Statutory health insurance
Branch of the German social insurance which is regulated in the Social Security Code, Fifth Book (SGB V). The GKV is the first pillar of the German social insurance system – alongside the statutory pension insurance (GRV), the statutory accident insurance (GUV), the statutory unemployment insurance and the social long-term care insurance (SPV). The GKV was born in 1883 under the Health Insurance of Workers Act, which was enacted largely at the instigation of Bismarck.
Initially, the task (as with private health insurance, or PKV for short) was to guarantee a wage replacement benefit for the period of sick leave. It was not until later that the reimbursement of treatment costs was assumed. According to § 1 SGB V the GKV as a solidarity community has the task to maintain, restore or improve the health of the insured persons.

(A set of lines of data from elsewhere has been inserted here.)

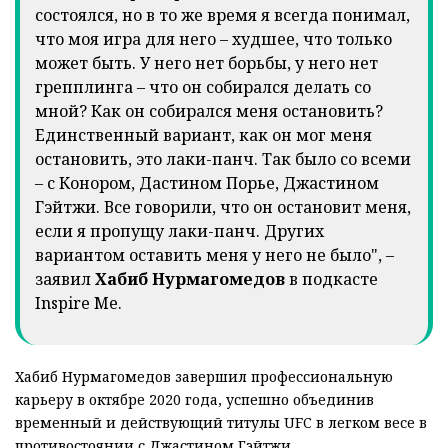
состоялся, но в то же время я всегда понимал,
что моя игра для него – худшее, что только
может быть. У него нет борьбы, у него нет
грепплинга – что он собирался делать со
мной? Как он собирался меня остановить?
Единственный вариант, как он мог меня
остановить, это лаки-панч. Так было со всеми
– с Конором, Дастином Порье, Джастином
Гэйтжи. Все говорили, что он остановит меня,
если я пропущу лаки-панч. Других
вариантом оставить меня у него не было", –
заявил
Хабиб Нурмагомедов
в подкасте
Inspire Me.
Хабиб Нурмагомедов завершил профессиональную
карьеру в октябре 2020 года, успешно объединив
временный и действующий титулы UFC в легком весе в
противостоянии с Джастином Гэйтжи.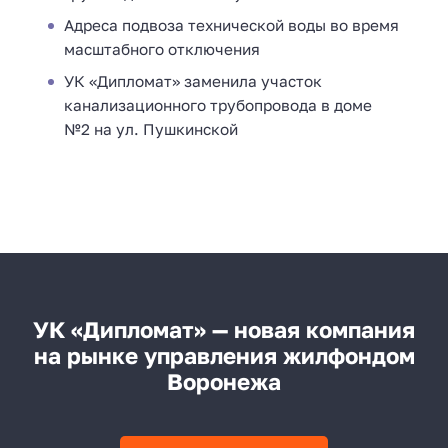
Адреса подвоза технической воды во время
масштабного отключения
УК «Дипломат» заменила участок
канализационного трубопровода в доме
№2 на ул. Пушкинской
УК «Дипломат» — новая компания
на рынке управления жилфондом
Воронежа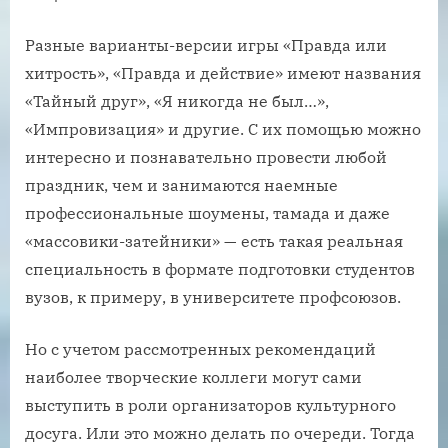
Разные варианты-версии игры «Правда или
хитрость», «Правда и действие» имеют названия
«Тайный друг», «Я никогда не был…»,
«Импровизация» и другие. С их помощью можно
интересно и познавательно провести любой
праздник, чем и занимаются наемные
профессиональные шоумены, тамада и даже
«массовики-затейники» — есть такая реальная
специальность в формате подготовки студентов
вузов, к примеру, в университете профсоюзов.
Но с учетом рассмотренных рекомендаций
наиболее творческие коллеги могут сами
выступить в роли организаторов культурного
досуга. Или это можно делать по очереди. Тогда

Group of insured persons and sponsors
All employees subject to social insurance contributions whose income subject to social insurance contributions is below the annual earnings limit as well as recipients of benefits under the SPS and unemployment benefits I and II are compulsorily insured under the SHI system. In addition, spouses with no income of their own and children up to a certain age limit are also insured free of charge. Employees subject to social insurance contributions with a salary above the annual salary limit as well as civil servants and self-employed persons are exempt from compulsory insurance, but may take out voluntary SHI insurance subject to certain criteria. These three groups can also take out full private health insurance. The SHI funds are the individual health insurance funds that are organised as public corporations. See also Ersatzkasse, Betriebskrankenkasse, Innungskrankenkasse as well as private health insurance (PKV).

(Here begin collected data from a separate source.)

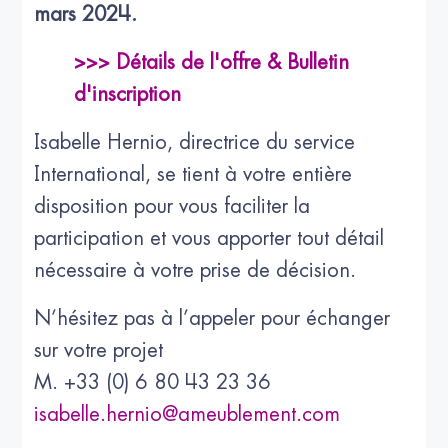
mars 2024.
>>> Détails de l'offre & Bulletin
d'inscription
Isabelle Hernio, directrice du service
International, se tient à votre entière
disposition pour vous faciliter la
participation et vous apporter tout détail
nécessaire à votre prise de décision.
N’hésitez pas à l’appeler pour échanger
sur votre projet
M. +33 (0) 6 80 43 23 36
isabelle.hernio@ameublement.com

The basic principle of the SHI is the principle of benefits in kind. The catalogue of benefits includes medical and dental treatment, hospital treatment, medicines, remedies and aids, domestic nursing care as well as preventive measures, sickness and maternity benefits. The SHI benefits are largely determined by law. If the law permits more extensive benefits, these must be clearly regulated in the statutes of the respective health insurance fund. In the outpatient and inpatient sectors, the billing of services by service providers is carried out directly with the health insurance fund. In the case of drugs, remedies and aids as well as hospital stays, the insured may have to make additional payments (§ 61 SGB V).
Private health insurance
The origins of private health insurance (PKV) lie in the Middle Ages. In contrast to statutory health insurance (GKV), private health insurance in the current sense can be said to have existed since 1883.
The compulsory insurance of certain groups of people in the SHI system prompted the non-included sections of the population to set up corresponding insurance institutions on a private-sector basis. The historical development of private health insurance was initially based on institutions of a professional nature. The main impetus came from civil servants and members of small and medium-sized enterprises who are not subject to compulsory insurance. The legal form of a stock corporation was first established in 1913.

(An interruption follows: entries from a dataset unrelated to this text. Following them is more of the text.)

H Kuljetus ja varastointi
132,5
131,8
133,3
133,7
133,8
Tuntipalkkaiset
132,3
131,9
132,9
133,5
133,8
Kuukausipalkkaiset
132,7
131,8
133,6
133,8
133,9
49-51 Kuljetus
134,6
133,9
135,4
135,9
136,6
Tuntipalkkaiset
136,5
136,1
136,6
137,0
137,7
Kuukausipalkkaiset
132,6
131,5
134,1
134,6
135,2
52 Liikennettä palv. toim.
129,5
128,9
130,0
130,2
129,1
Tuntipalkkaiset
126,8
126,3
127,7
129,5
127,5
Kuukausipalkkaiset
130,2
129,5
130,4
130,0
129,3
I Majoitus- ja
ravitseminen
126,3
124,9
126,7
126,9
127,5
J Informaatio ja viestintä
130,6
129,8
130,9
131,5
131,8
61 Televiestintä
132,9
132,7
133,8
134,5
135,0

After the First World War, PKV began to expand by leaps and bounds. Between 1924 and 1925 alone, the private health insurance portfolio grew to over two million insured. But even before the Second World War, there was strong competition between PKV and GKV. An expansion of the SHI groups subject to compulsory insurance and the regular raising of the compulsory insurance limit were at times associated with considerable member losses for private health insurance. By 1975, the number of insured persons had fallen to 4.2 million. In 2014, 8.85 million people are covered by full health insurance under private health insurance. In addition, almost 24 million supplementary insurances have been taken out in private health insurance as a supplement to SHI protection.
Legal basis of private health insurance
The statutory health insurers are exclusively public corporations. PKV, on the other hand, is operated by private companies in the form of stock corporations (AG) or mutual insurance associations (VVaG).
Their legal bases are company law, insurance contract law and insurance supervision law. In private health insurance, health insurance is thus concluded through a contract under private law. The result is a voluntary legal relationship which includes the obligation for the policyholder to pay the agreed premiums and the right to contractual benefits upon occurrence of the insured event.